Integrys expects to close the deal around April 2013. The proposed agreement is subject to state regulatory approvals, including cost recovery, and federal regulatory approvals among others.
Integrys Energy Group ended its second quarter of 2012 with $26 million in cash and equivalents. The company operates with $2.4 billion in short and long-term debt, for a sizable net debt position of $2.4 billion.
For the first six months of 2012, Integrys generated revenues of $2.09 billion. The company net earned $149.3 million, or $1.86 per diluted share. For the full year, revenues could come in at $4.4 billion. Net earnings are expected to come in around $240 million, after the company guided for full year earnings of $3.00-$3.15 per diluted share.
After Monday's 4.6% gain, shares are valued at $4.3 billion. This implies a valuation of 1.0 times annual revenues and 14 times annual earnings.
Currently, Integrys pays a quarterly dividend of $0.68 per share, for a high annual dividend yield of 5.0%.
Year to date, shares of Integrys Energy Group trade roughly flat. Shares mostly traded between $50 and $55 during the first half of 2012, before shares rallied to $62 in August. In recent week, shares fell back to $55 at the moment after the company lowered its full-year outlook.
Over the past five years, shares traded roughly flat as well, excluding the annual dividend of $0.68 per share. Shares fell to lows of $24 in the beginning of 2009, but quickly rallied back to levels around $50 in 2010.

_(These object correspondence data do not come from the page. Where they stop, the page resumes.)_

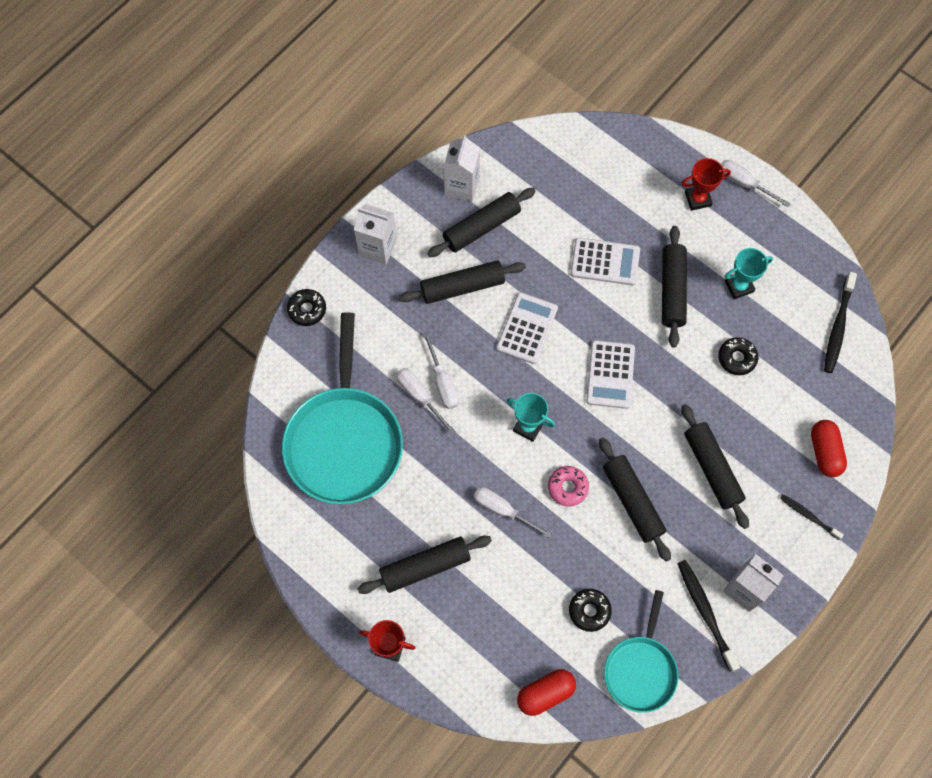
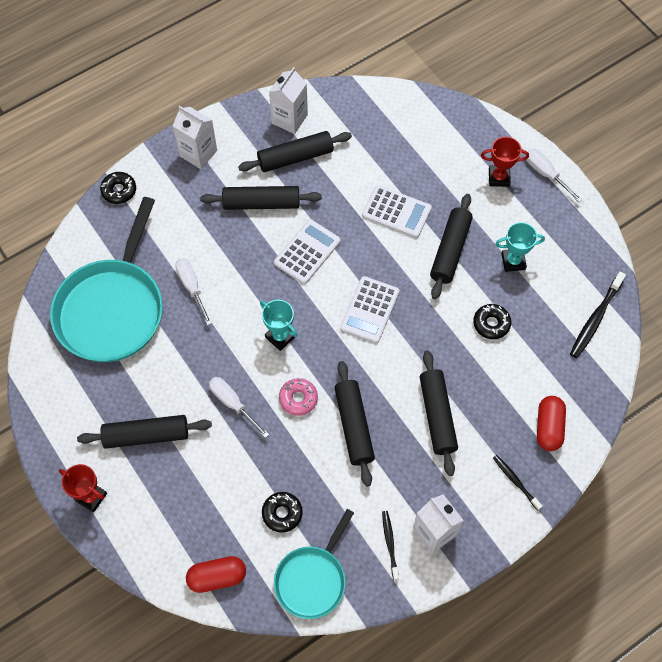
camera: 15 degrees right, 5 degrees down
(443, 382) = (216, 280): white screwdriver -> none
(705, 612) = (390, 543): black toothbrush -> black toothbrush, size x0.61

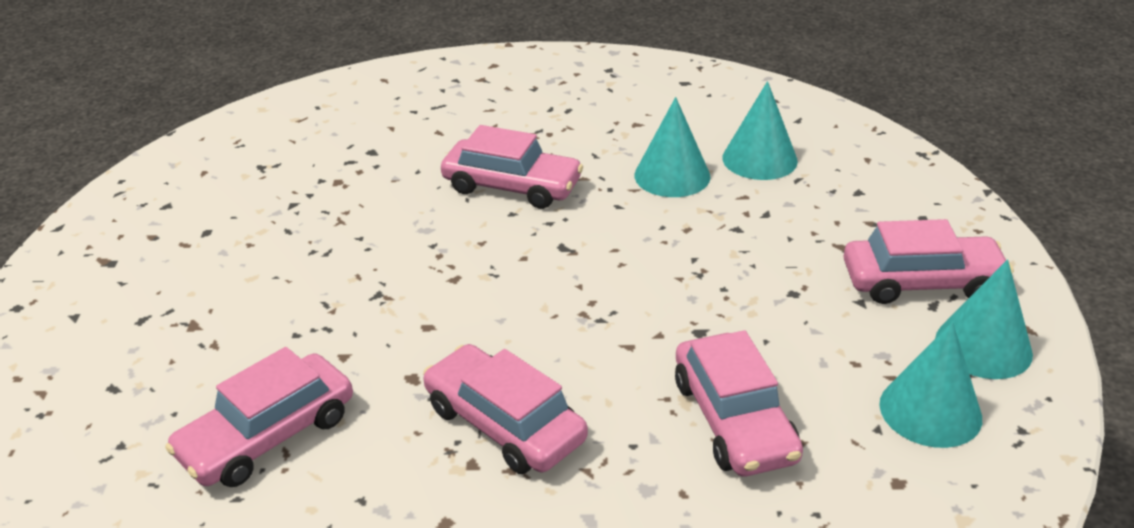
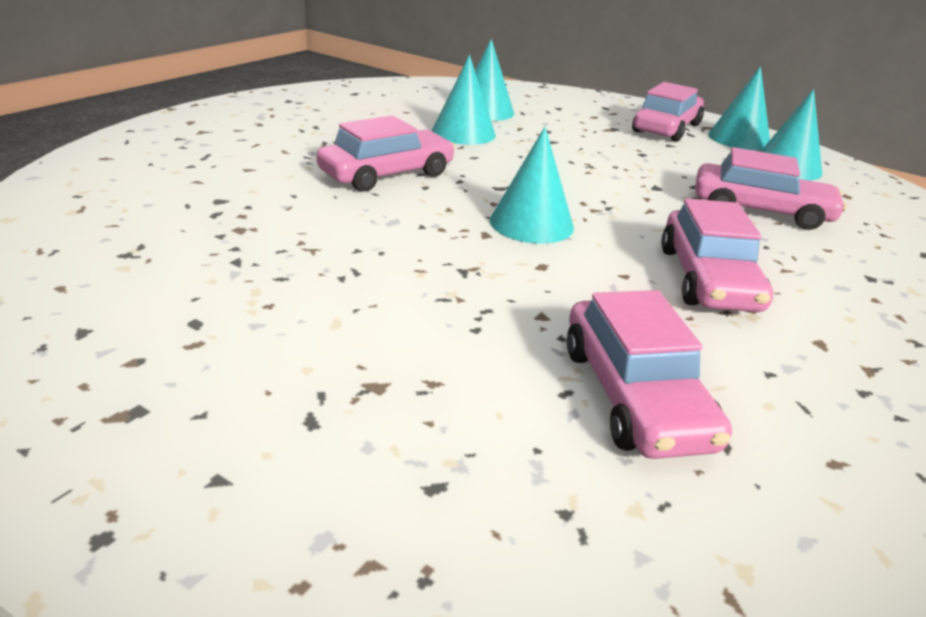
camera: 60 degrees left, 5 degrees down
(504, 292) = (531, 223): none -> turquoise cone
(504, 424) = (707, 279): pink car -> pink car turned 75 degrees counterclockwise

Integrys has scaled back significantly over the past years. Between 2008 and 2011, the company saw its revenues fall from $14.0 billion to $4.7 billion. Net income improved from $120 million in 2008 to $230 million in 2011.
The deal is welcomed by investors, despite the little information available. Integrys, which is a result of the merger between WPS Resources and Peoples Energy Corp in 2007, has seen a trajectory of divestitures over the past years. The deal ignites hope among investors that the company will finally grow its revenues once again.
Based on the full-year earnings outlook of $3.00-$3.15 per share, the dividend payout of $0.68 per quarter, comes in at 88% of annual net profits. This leaves little room for short-term dividend hikes, which is a potential drag on the shares.
Long-term dividend investors should applaud the deal. After years of declining operations, the company is on track to grow its operations, and hopefully future earnings again. Until higher earnings and dividends materialize, investors receive a nice 5.0% annual dividend yield.